Task description — Repeat the material below without any change, from its very start through the line that contains "value: 7400 rpm".

------ Data ------

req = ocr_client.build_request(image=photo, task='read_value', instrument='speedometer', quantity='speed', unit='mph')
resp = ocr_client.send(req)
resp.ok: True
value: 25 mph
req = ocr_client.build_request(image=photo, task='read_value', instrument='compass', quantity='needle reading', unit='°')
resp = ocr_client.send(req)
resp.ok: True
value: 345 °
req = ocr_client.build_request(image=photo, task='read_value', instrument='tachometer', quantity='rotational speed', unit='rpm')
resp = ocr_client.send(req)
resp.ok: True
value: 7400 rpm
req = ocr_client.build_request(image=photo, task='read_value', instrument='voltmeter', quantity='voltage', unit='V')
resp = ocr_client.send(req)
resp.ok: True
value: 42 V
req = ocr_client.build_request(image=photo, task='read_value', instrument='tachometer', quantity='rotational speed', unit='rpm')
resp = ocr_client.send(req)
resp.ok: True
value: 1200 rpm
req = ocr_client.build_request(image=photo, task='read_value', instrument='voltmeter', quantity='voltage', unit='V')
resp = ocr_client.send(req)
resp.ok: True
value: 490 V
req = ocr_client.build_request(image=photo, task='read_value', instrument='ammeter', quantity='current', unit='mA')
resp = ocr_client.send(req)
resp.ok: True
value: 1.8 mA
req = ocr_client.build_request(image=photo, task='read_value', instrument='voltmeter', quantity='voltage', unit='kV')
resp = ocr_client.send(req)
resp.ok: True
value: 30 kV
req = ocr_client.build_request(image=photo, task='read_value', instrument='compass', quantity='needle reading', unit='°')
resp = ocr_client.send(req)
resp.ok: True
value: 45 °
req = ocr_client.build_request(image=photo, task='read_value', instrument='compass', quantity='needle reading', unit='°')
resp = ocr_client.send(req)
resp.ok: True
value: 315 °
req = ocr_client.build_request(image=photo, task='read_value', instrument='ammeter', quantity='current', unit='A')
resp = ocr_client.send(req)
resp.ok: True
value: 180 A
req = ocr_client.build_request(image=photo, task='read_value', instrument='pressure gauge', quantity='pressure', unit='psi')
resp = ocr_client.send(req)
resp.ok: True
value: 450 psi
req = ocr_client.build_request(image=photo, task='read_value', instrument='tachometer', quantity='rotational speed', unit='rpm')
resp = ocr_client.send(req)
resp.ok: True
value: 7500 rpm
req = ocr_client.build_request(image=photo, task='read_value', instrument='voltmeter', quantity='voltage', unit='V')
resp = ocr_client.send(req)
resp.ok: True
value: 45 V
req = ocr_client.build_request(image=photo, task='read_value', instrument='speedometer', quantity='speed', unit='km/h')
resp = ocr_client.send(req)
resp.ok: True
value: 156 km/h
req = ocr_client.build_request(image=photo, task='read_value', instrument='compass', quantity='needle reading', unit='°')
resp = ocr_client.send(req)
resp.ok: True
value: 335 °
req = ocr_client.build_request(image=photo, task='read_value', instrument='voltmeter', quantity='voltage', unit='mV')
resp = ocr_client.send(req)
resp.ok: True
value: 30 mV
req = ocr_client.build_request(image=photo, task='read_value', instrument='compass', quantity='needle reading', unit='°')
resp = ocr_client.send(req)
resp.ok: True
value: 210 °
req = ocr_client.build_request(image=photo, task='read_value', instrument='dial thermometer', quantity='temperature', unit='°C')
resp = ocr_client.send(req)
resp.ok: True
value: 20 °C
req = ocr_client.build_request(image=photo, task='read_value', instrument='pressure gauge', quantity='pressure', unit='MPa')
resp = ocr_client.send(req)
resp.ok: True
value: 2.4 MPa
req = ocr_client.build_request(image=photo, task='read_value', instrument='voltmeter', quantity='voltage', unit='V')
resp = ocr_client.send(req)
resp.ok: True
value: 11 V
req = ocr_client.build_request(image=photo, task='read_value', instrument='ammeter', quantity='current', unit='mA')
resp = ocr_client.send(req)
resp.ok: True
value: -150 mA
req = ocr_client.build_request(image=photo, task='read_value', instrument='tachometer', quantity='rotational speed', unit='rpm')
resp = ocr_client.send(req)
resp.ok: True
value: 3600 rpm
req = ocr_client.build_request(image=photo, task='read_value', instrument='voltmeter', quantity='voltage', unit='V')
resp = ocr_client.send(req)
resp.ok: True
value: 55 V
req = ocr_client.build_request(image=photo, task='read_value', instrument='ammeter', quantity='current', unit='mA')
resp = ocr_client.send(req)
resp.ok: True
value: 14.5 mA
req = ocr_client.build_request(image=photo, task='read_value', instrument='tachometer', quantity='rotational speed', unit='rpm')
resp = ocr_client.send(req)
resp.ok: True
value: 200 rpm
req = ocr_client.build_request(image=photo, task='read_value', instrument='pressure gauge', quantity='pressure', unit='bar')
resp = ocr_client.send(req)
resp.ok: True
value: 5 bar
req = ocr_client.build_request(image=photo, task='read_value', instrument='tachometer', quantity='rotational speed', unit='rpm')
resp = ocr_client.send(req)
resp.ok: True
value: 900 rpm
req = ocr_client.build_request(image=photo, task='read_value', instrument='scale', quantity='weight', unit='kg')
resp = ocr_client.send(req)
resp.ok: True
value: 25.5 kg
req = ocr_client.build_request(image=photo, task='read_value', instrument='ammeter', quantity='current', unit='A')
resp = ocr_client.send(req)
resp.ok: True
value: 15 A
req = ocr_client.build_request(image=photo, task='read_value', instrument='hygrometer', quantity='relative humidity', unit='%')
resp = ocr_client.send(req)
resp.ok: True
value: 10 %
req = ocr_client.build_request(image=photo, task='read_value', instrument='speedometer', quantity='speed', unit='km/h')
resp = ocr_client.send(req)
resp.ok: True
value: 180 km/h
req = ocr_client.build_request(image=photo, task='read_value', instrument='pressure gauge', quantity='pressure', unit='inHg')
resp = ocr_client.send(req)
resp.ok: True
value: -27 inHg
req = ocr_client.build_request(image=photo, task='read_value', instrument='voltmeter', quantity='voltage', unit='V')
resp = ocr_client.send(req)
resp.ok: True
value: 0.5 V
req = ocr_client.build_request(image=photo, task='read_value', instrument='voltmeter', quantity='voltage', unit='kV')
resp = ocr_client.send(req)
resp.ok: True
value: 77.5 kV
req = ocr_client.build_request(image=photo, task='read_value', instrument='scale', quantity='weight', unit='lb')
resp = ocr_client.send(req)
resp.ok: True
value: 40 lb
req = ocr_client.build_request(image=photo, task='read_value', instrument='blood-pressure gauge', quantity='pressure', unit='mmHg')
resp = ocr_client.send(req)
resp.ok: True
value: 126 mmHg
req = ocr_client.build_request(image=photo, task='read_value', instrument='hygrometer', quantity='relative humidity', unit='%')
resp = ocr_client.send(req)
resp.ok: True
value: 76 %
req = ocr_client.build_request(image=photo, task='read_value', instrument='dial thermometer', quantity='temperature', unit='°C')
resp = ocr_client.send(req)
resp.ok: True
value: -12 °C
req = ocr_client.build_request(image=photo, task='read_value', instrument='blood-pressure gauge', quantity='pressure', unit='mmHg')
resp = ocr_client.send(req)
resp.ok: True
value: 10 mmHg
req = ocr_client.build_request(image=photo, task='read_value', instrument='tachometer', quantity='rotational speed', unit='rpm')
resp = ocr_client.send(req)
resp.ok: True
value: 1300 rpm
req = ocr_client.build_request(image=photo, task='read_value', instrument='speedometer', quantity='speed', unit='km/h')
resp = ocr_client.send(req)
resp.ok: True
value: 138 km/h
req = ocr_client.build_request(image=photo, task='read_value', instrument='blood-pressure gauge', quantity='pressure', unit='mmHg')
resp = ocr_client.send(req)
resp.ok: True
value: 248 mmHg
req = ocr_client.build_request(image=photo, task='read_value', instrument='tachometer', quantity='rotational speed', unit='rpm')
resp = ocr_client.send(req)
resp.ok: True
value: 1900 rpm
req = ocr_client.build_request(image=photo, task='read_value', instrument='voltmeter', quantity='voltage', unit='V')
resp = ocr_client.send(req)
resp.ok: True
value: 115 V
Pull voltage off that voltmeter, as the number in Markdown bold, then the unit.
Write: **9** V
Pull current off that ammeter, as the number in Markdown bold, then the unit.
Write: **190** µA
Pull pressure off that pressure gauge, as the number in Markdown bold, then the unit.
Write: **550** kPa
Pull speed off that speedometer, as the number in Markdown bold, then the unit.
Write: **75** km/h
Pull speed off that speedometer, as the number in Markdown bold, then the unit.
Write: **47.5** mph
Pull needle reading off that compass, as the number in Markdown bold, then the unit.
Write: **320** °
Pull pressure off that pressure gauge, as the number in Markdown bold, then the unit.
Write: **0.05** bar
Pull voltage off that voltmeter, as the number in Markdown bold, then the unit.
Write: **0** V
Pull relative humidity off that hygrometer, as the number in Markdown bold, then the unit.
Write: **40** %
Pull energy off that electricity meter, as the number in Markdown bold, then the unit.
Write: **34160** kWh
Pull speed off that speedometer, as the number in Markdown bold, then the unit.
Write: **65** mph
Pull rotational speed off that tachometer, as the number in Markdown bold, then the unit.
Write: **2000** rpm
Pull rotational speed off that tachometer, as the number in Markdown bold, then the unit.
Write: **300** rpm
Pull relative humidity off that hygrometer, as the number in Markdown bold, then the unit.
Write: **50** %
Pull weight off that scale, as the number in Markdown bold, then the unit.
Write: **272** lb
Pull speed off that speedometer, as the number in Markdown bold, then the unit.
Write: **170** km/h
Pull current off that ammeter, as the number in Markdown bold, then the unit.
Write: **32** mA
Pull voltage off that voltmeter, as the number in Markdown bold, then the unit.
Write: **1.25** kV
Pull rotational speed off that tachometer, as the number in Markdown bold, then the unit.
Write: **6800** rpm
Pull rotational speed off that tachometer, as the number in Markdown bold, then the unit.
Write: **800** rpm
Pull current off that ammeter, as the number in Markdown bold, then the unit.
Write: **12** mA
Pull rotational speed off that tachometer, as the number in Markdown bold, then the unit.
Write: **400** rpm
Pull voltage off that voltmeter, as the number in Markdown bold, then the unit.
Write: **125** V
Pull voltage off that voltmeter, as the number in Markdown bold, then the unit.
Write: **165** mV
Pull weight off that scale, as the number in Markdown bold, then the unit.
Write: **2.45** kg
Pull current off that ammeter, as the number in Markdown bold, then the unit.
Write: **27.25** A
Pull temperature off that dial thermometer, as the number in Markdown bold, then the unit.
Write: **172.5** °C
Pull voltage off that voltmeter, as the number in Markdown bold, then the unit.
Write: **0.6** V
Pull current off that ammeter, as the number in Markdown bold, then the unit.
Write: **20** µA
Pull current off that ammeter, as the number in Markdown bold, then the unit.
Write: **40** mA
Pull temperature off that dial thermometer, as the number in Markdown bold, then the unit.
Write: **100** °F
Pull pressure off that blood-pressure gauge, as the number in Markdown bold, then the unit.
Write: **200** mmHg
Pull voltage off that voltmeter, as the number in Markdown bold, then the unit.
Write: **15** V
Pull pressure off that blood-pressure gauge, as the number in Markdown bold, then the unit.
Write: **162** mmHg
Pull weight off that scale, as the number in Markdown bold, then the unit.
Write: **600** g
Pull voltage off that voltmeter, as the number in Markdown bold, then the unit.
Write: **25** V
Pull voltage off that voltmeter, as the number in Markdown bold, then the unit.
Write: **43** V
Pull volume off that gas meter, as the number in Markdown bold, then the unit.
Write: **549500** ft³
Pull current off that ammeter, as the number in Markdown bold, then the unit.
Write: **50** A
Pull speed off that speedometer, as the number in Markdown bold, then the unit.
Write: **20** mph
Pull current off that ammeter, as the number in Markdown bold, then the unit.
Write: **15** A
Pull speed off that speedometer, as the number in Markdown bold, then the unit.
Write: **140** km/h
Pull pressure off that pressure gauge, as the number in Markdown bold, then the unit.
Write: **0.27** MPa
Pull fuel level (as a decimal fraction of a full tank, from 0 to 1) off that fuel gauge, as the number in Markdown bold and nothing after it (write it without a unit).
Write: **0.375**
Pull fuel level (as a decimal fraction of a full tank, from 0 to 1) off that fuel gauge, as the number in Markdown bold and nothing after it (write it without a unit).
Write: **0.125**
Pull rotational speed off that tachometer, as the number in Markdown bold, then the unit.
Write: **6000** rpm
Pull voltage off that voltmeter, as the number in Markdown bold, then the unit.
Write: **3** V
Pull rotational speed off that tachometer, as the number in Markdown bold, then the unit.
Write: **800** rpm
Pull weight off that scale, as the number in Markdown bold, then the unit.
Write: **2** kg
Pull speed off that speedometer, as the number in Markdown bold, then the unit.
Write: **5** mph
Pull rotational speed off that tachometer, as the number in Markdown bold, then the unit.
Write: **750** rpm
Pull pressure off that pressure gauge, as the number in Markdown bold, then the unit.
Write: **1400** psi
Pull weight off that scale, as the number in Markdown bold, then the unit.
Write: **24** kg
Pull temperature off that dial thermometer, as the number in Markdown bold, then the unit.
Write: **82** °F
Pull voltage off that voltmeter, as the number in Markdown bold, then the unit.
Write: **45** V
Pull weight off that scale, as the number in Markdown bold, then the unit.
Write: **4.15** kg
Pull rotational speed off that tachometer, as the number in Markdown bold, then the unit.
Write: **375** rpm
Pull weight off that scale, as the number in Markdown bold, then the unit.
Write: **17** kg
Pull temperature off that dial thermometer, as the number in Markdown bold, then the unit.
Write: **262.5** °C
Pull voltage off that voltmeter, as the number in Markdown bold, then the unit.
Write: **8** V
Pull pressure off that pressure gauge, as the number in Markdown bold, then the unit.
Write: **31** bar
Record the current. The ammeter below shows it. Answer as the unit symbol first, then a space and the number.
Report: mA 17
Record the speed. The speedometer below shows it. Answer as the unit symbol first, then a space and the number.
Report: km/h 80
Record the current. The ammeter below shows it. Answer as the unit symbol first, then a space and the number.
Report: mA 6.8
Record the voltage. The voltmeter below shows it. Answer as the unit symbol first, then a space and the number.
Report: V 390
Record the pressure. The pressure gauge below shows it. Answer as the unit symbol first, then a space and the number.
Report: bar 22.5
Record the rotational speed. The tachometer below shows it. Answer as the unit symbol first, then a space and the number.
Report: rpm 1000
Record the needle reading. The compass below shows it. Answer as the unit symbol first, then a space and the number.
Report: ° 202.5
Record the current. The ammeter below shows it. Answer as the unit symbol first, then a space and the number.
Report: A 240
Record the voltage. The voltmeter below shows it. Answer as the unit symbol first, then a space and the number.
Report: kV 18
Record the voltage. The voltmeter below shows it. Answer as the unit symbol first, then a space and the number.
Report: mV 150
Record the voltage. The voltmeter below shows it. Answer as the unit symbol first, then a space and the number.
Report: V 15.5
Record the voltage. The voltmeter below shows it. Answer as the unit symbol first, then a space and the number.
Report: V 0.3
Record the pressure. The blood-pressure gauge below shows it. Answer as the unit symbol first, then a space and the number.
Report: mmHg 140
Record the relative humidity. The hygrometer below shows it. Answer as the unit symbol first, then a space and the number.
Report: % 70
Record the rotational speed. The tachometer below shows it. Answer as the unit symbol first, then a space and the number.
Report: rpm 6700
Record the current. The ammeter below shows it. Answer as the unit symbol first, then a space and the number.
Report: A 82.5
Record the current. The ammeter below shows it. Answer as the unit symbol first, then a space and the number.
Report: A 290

------

Answer box —
req = ocr_client.build_request(image=photo, task='read_value', instrument='speedometer', quantity='speed', unit='mph')
resp = ocr_client.send(req)
resp.ok: True
value: 25 mph
req = ocr_client.build_request(image=photo, task='read_value', instrument='compass', quantity='needle reading', unit='°')
resp = ocr_client.send(req)
resp.ok: True
value: 345 °
req = ocr_client.build_request(image=photo, task='read_value', instrument='tachometer', quantity='rotational speed', unit='rpm')
resp = ocr_client.send(req)
resp.ok: True
value: 7400 rpm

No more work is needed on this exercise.